THE SUMMER ISLES
by Ian R. MacLeod
Reviewed by Steven H Silver
In 1998, Ian R. MacLeod published a novella entitled "The Summer Isles." The novella went on to win the Sidewise Award for Alternate History and the World Fantasy Award. In addition, it made the Hugo Award ballot in 1999, although it lost to Greg Egan's "Oceanic." It turns out that the highly honored novella was an excerpt from a longer work of the same title, now published in a limited edition by Aio Publishing.
The Summer Isles is set in an England which lost World War I and has come under the rule of a seemingly benevolent dictator, John Arthur. Seen through the eyes of Griffin Brooke, a professor at Oxford, John Arthur's rule is not as benign as others see it. A homosexual who sees other homosexuals and Jews disappearing, he begins to question what is happening to the England he once knew.
Brooke's role is complicated and eased by the fact that in his first speech upon being elected to Parliament, Arthur referred to a teacher, Geoffrey Brook, who was in reality Brooke. Although Brooke had no recollection of teaching Arthur, he is able to capitalize on the connection over the years.

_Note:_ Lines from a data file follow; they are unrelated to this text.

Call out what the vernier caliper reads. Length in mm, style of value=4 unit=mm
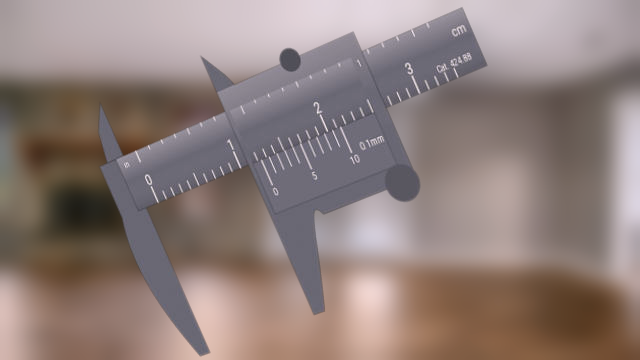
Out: value=12.4 unit=mm
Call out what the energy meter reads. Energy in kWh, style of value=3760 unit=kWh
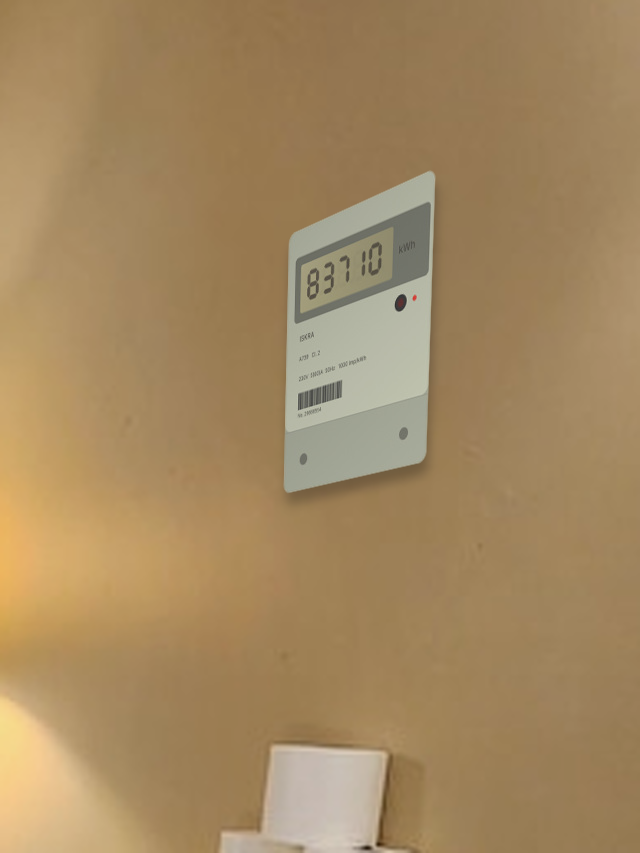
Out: value=83710 unit=kWh
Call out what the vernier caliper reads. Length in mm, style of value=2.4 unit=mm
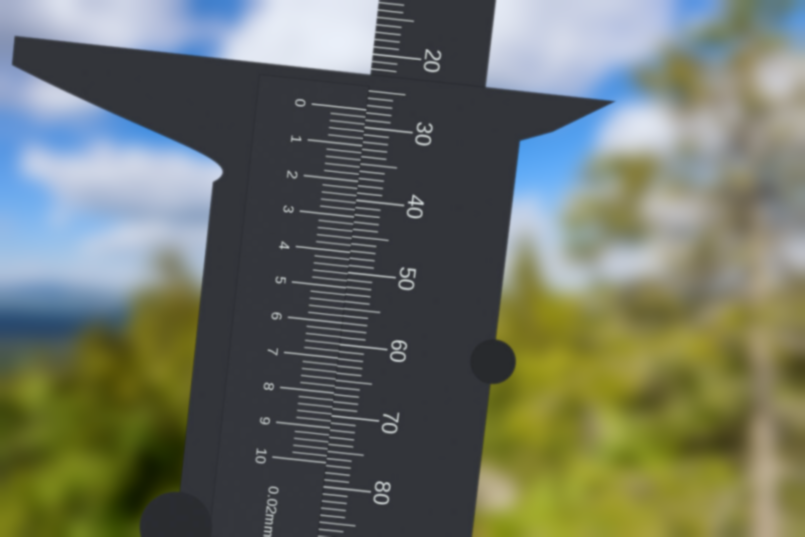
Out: value=27.6 unit=mm
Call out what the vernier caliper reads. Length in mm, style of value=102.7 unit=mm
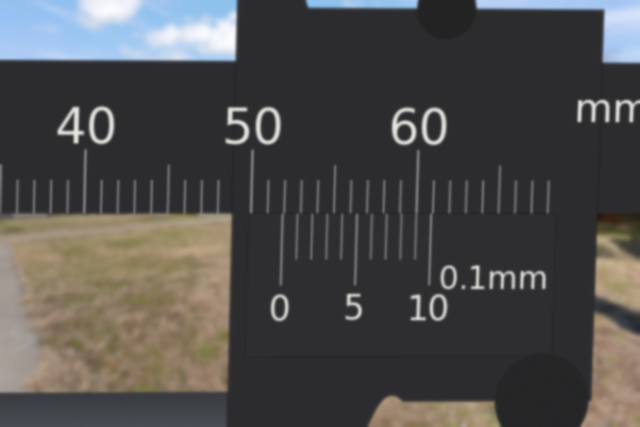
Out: value=51.9 unit=mm
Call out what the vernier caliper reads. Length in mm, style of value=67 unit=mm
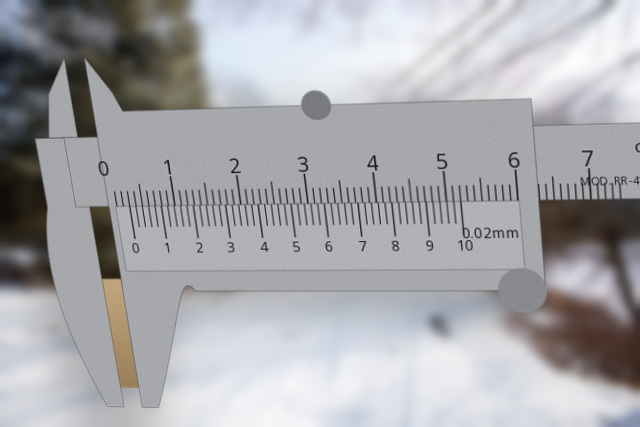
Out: value=3.0 unit=mm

One of the strengths of The Summer Isles is that MacLeod does not wallow in the details of his alternate world, although they come out through Brooke's observations. Most importantly, he gives the lie to the idea that "it couldn't happen here." The ideology he has engulf England is Nazism, but there is a strong feeling of the English squire underneath. The result is a chilling culture which demonstrates that fascism and fanaticism can take root in any country.
In the harsh world of The Summer Isles, a thin level of moral uprightness covers a world of hypocrisy and moral questionability. Homosexuality is frowned upon, yet the upperclasses can enjoy nude beaches, charity is a virtue, but only when provided to the correct people. What makes the story even more haunting is the acceptance given the rules of Arthur's Modernism by the otherwise upstanding citizens who focus on their own well-being without worrying about their neighbors, as epitomized by Mrs. Stevens when her neighbors disappeared in a police raid.
Perhaps because The Summer Isles started out as a novel and had the novella extracted, this longer version does not feel padded. Brooke and Arthur's story flows smoothly as Brooke tries to learn what is really going on beneath the veneer of progress, Modernism, in England. In many ways, the novel takes the form of a mystery novel as Brooke begins to make connections from his past to Modern England. While the most important to the plot is his discovery of his own relationship with the young John Arthur, the questions his connections raise drive the story.
The Summer Isles is a strong as the previously published novella and adds details to MacLeod's world. In addition to being the tale of Brooke and Arthur, as the earlier story was, the novel presents more of a cautionary tale that everyone must maintain diligence in order to defeat the ever present dangers of tyranny and despotism, no matter how freedom loving a country's rhetoric may be.